B.  The state government is also directed to pay at least 45 days’ extra salary to improve the conditions of service of the police personnel for undertaking the arduous duties.
C.   The state government is also directed to create corpus as per the recommendation of One-member State Police Reforms Commission, constituted on 13.04.2012, within three months from today for the welfare of the police force.
D. The state government is advised to undertake housing scheme for the police personnel for improving the living conditions of the police force.
E.  The respondent-state is directed to make suitable amendments to the rules by providing at least three promotions to police personnel throughout his career to remove stagnation and for improving efficiency.
F.    The police department is directed to be liberal in granting leaves to the police personnel. The family members of the police force should be duly compensated in the eventuality of police personnel receiving bodily injuries, disability or death in the line of duty.
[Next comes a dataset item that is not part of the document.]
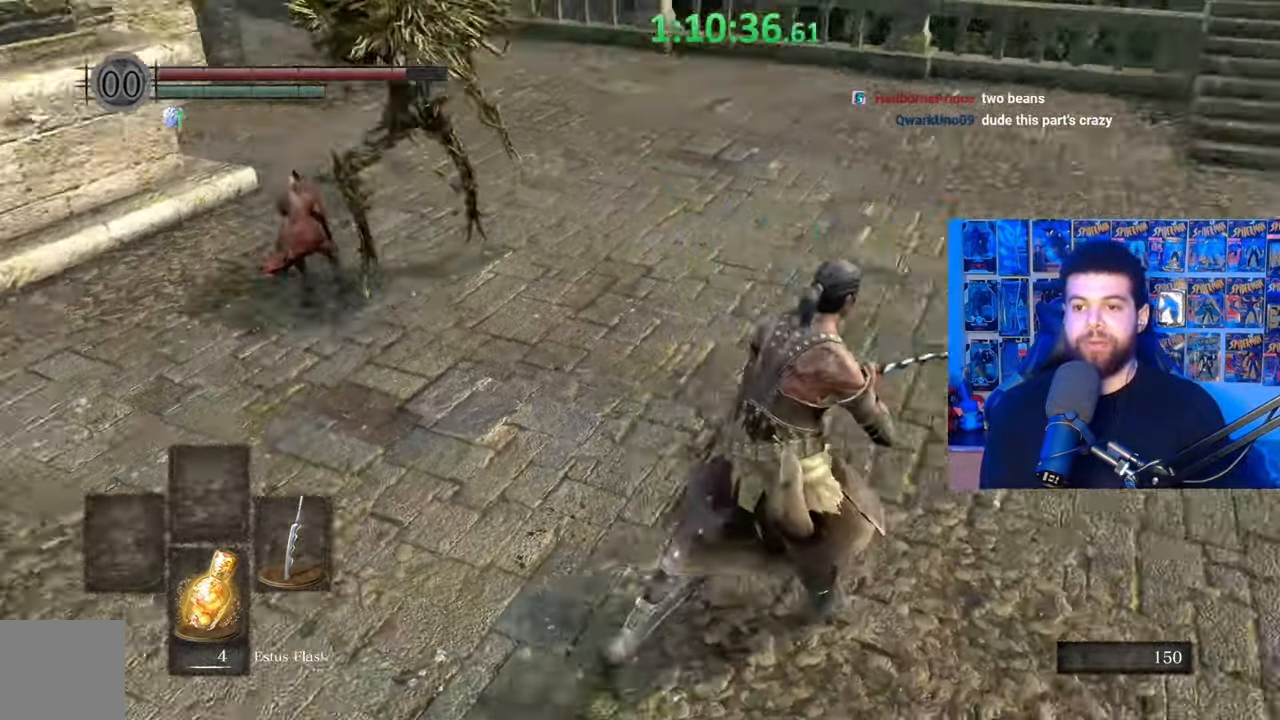
{"buttons": ["B"], "left_stick": "up-right", "right_stick": "left", "events": [[117, "right_stick", "center"], [350, "right_stick", "left"]]}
G. The state government should recruit qualified doctors specifically for the police force.
H. The state government is directed to constitute Special Selection Board for recruitment of police personnel for timely filling up the vacancies.
I.     The state government is directed to provide sufficient recreational facilities at police stations as well as police housing colonies, including gym and swimming pool etc.
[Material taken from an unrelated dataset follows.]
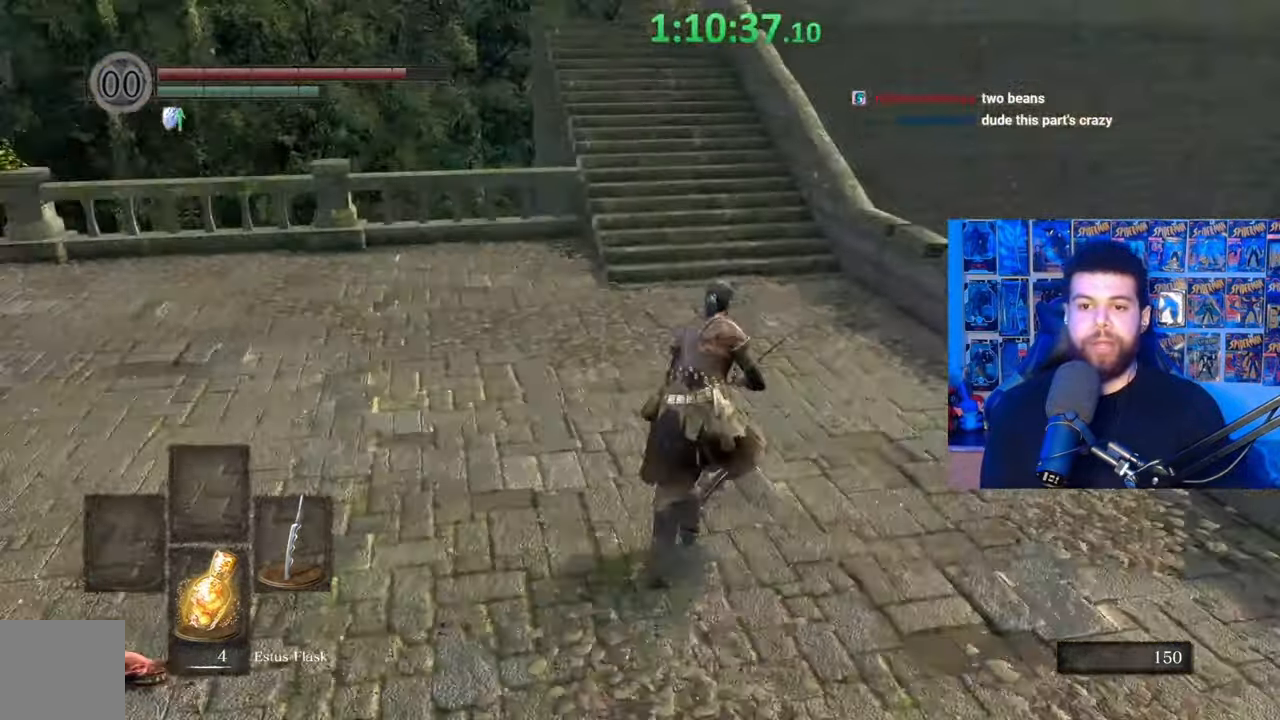
{"buttons": ["B"], "left_stick": "up-right", "right_stick": "down-left", "events": [[250, "right_stick", "down-left"]]}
J.    The state government is directed to appoint in each district the psychiatrist to counsel the police personnel who are under tremendous pressure and strain.
K.   The state government is directed to ensure that the traffic police is given sufficient breaks while discharging their duties in summers by rotating them.
L.   The traffic police should be provided masks to protect them from injurious gases and fumes while discharging traffic duties.
M.                     All the police personnel should be medically examined after every three months to assess medical fitness.
N. The state government is directed to ensure that the police stations work in shifts for efficient and people-friendly policing.
Sanjeev Sirohi, Advocate,
s/o Col BPS Sirohi,
A 82, Defence Enclave,
Sardhana Road, Kankerkhera,
Meerut – 250001, Uttar Pradesh.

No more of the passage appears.